I frequently attend and participate in conferences on DEI. A recent one, the excellent Forum on Workplace Inclusion , included sessions on maintaining one’s integrity in the age of compromise. Speakers expressed a hopefulness and belief that authentic and warm connection is possible across ideological lines. They shared inspiring real-life stories of reconciliation and warm connection between people who are often presumed to be adversaries. They spoke of a “DEI revolution” that involves a coming together “despite those who tried to divide us.” They reflected on the implications of “intersectionality,” including the fact that many LGBTQ people are people of deep faith; and that the diverse groups share core principles of civility. And they pointed out that it’s not a “zero sum game;” that to the contrary, addition of new DEI categories can strengthen all.
Among other things, this conference spotlighted the Religious Freedom and Business Foundation’s REDI Index, which shows that leading companies are increasingly embracing faith and belief as a factor worthy of attention in the broader sphere of DEI. These companies are realizing that for many people, it’s their faith that defines their core identity and that inspires them to excel at work. They see that a culture that stifles expression of employees’ core beliefs that relate to work can be soul-crushing; and a culture that listens to and respects people who embrace “different” beliefs can be inspiring and warm.

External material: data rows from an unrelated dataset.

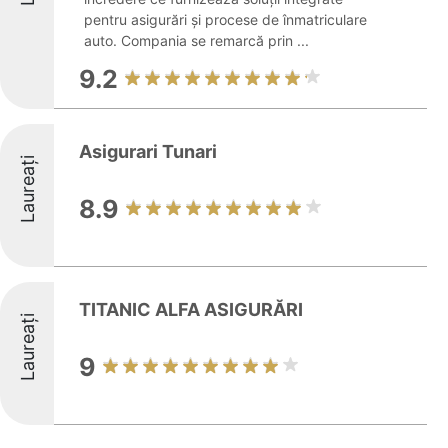
pentru asigurări și procese de înmatriculare
auto. Compania se remarcă prin ...
9.2
Asigurari Tunari
Laureați
8.9
TITANIC ALFA ASIGURĂRI
Laureați
9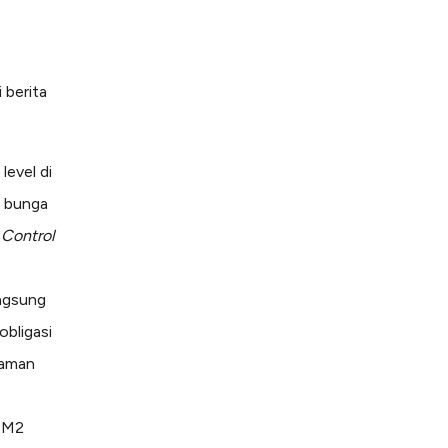
 berita
level di
u bunga
 Control
ngsung
obligasi
jaman
n M2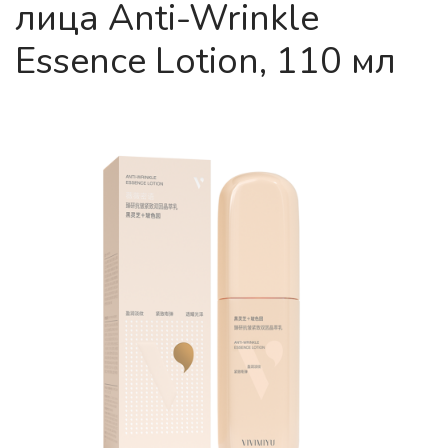
лица Anti-Wrinkle
Essence Lotion, 110 мл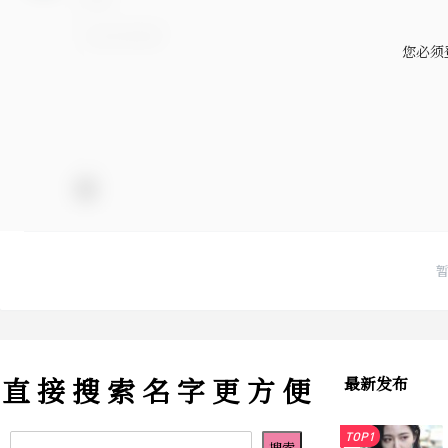
您必须
直 接 搜 索 名 字 更 方 便
最新发布
TOP1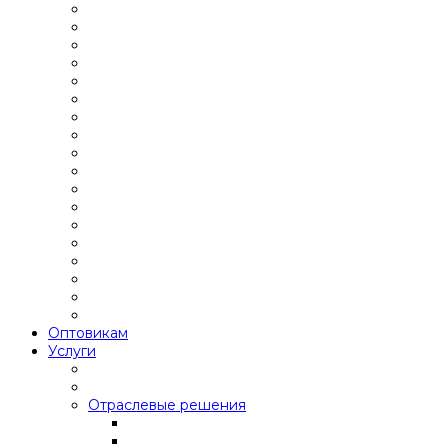
Оптовикам
Услуги
Отраслевые решения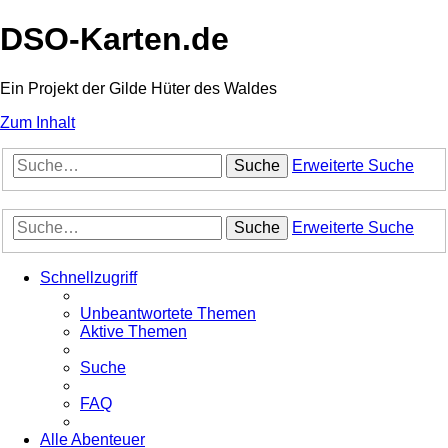
DSO-Karten.de
Ein Projekt der Gilde Hüter des Waldes
Zum Inhalt
Suche
Erweiterte Suche
Suche
Erweiterte Suche
Schnellzugriff
Unbeantwortete Themen
Aktive Themen
Suche
FAQ
Alle Abenteuer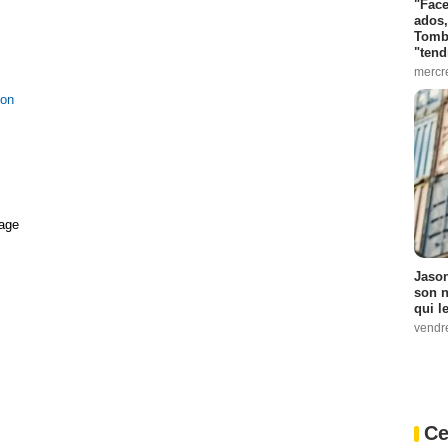
"Face
ados,
Tombo
"tend
mercr
ion
age
Jason
son n
qui le
vendre
Ce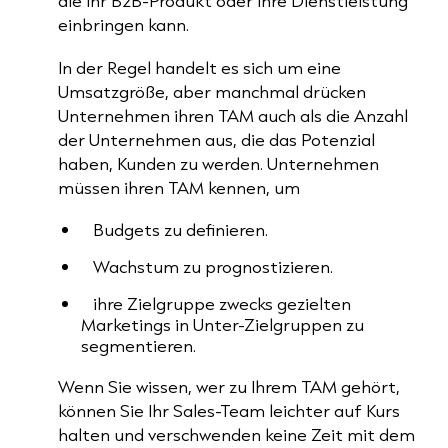
die Ihr B2B-Produkt oder Ihre Dienstleistung
einbringen kann.
In der Regel handelt es sich um eine
Umsatzgröße, aber manchmal drücken
Unternehmen ihren TAM auch als die Anzahl
der Unternehmen aus, die das Potenzial
haben, Kunden zu werden. Unternehmen
müssen ihren TAM kennen, um
Budgets zu definieren.
Wachstum zu prognostizieren.
ihre Zielgruppe zwecks gezielten
Marketings in Unter-Zielgruppen zu
segmentieren.
Wenn Sie wissen, wer zu Ihrem TAM gehört,
können Sie Ihr Sales-Team leichter auf Kurs
halten und verschwenden keine Zeit mit dem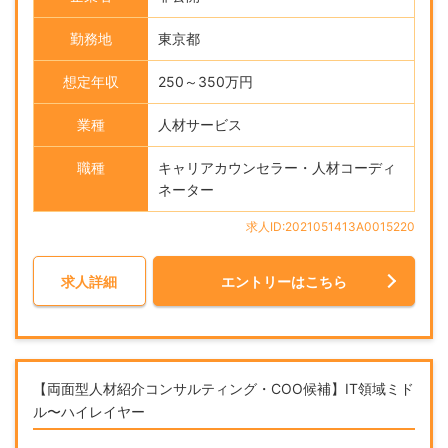
勤務地
東京都
想定年収
250～350万円
業種
人材サービス
職種
キャリアカウンセラー・人材コーディ
ネーター
求人ID:2021051413A0015220
求人詳細
エントリーはこちら
【両面型人材紹介コンサルティング・COO候補】IT領域ミド
ル〜ハイレイヤー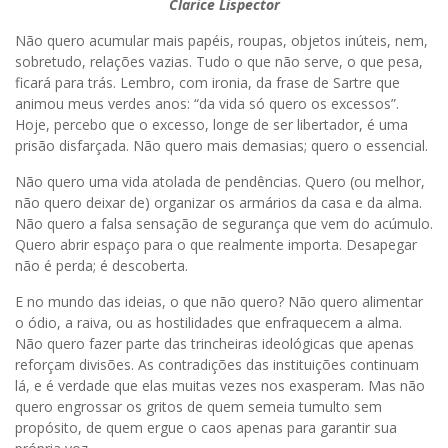
Clarice Lispector
Não quero acumular mais papéis, roupas, objetos inúteis, nem,
sobretudo, relações vazias. Tudo o que não serve, o que pesa,
ficará para trás. Lembro, com ironia, da frase de Sartre que
animou meus verdes anos: “da vida só quero os excessos”.
Hoje, percebo que o excesso, longe de ser libertador, é uma
prisão disfarçada. Não quero mais demasias; quero o essencial.
Não quero uma vida atolada de pendências. Quero (ou melhor,
não quero deixar de) organizar os armários da casa e da alma.
Não quero a falsa sensação de segurança que vem do acúmulo.
Quero abrir espaço para o que realmente importa. Desapegar
não é perda; é descoberta.
E no mundo das ideias, o que não quero? Não quero alimentar
o ódio, a raiva, ou as hostilidades que enfraquecem a alma.
Não quero fazer parte das trincheiras ideológicas que apenas
reforçam divisões. As contradições das instituições continuam
lá, e é verdade que elas muitas vezes nos exasperam. Mas não
quero engrossar os gritos de quem semeia tumulto sem
propósito, de quem ergue o caos apenas para garantir sua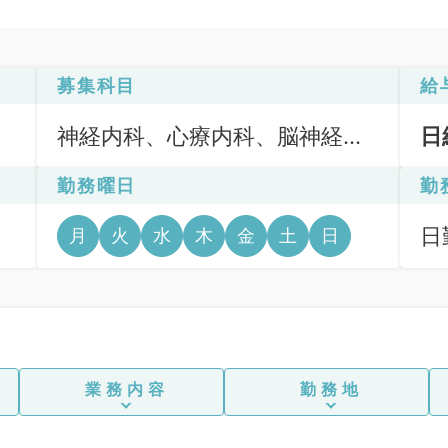
募集科目
給
神経内科、心療内科、脳神経外
日
科、心臓血管外科、一般内科、
勤務曜日
勤
循環器内科、呼吸器内科、消化
器内科、内分泌・代謝内科、腎
日
月
火
水
木
金
土
日
臓内科、老年内科、外科系全
6
般、一般外科、消化器外科、膠
原病科
業務内容
勤務地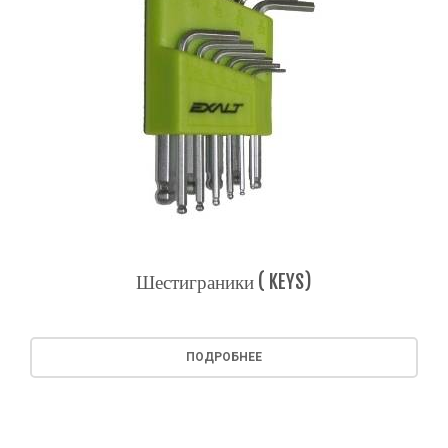
Шестиграники ( KEYS)
ПОДРОБНЕЕ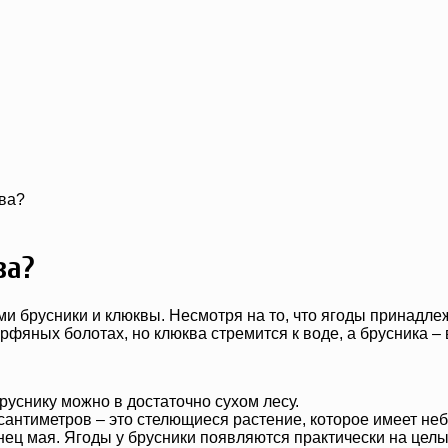
ква?
ва?
и брусники и клюквы. Несмотря на то, что ягоды принадле
рфяных болотах, но клюква стремится к воде, а брусника –
бруснику можно в достаточно сухом лесу.
сантиметров – это стелющиеся растение, которое имеет неб
нец мая. Ягоды у брусники появляются практически на цел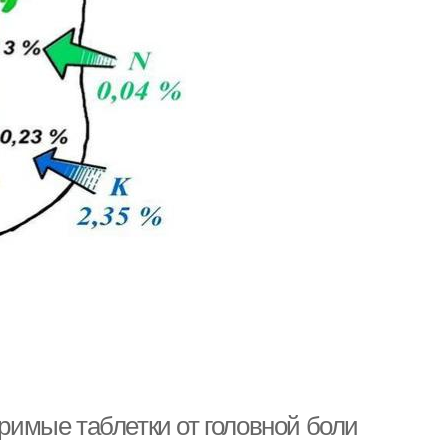
оримые таблетки от головной боли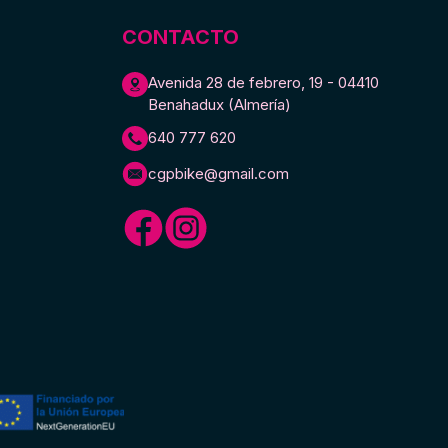
cantidad
CONTACTO
Avenida 28 de febrero, 19 - 04410
Benahadux (Almería)
640 777 620
cgpbike@gmail.com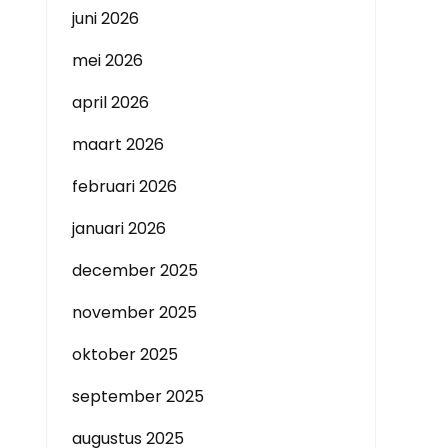
juni 2026
mei 2026
april 2026
maart 2026
februari 2026
januari 2026
december 2025
november 2025
oktober 2025
september 2025
augustus 2025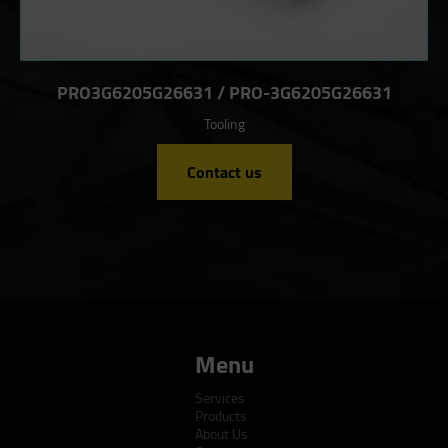
PRO3G6205G26631 / PRO-3G6205G26631
Tooling
Contact us
Menu
Services
Products
About Us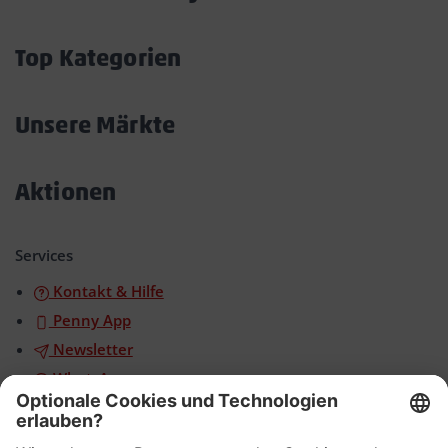
Akkordeon
öffnen/schließen
Top Kategorien
Akkordeon
öffnen/schließen
Unsere Märkte
Akkordeon
öffnen/schließen
Aktionen
Akkordeon
öffnen/schließen
Services
Kontakt & Hilfe
Penny App
Newsletter
WhatsApp
App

Some people worry that DEI training is really about thought police compelling conformity to a particular set of beliefs. We need to dispel this misunderstanding. If one were to insist that all employees affirm that the core values and beliefs of all diversity groups are of equal merit, that would force a “melting pot” culture that blurs differences. That’s not diversity; it’s forced conformity. It’s contrary to the principles of DEI. And it doesn’t work. If anything, the forced melting pot approach to faith and belief sparks resentment, division and suspicion on all sides. There’s a better way: Respect those whose beliefs differ and permit authentic dialogue on topics that relate to work.
This is, indeed, a hopeful time, if only we will listen deeply to one another, and care about those who are not “like us.” The heart and soul of the DEI “revolution” respects differences, and it doesn’t compel conformity. DEI themes can help unite us in a deeper, more profound way. For those goals to be reached, faith and belief must be included as an integral part of the DEI solution.
Wherever you stand on the spectrum, let’s not be worried about DEI. Let’s embrace what we all agree is right and good about it, and nurture authentic relationships of respect – and difference. Let us love one another. The world needs this.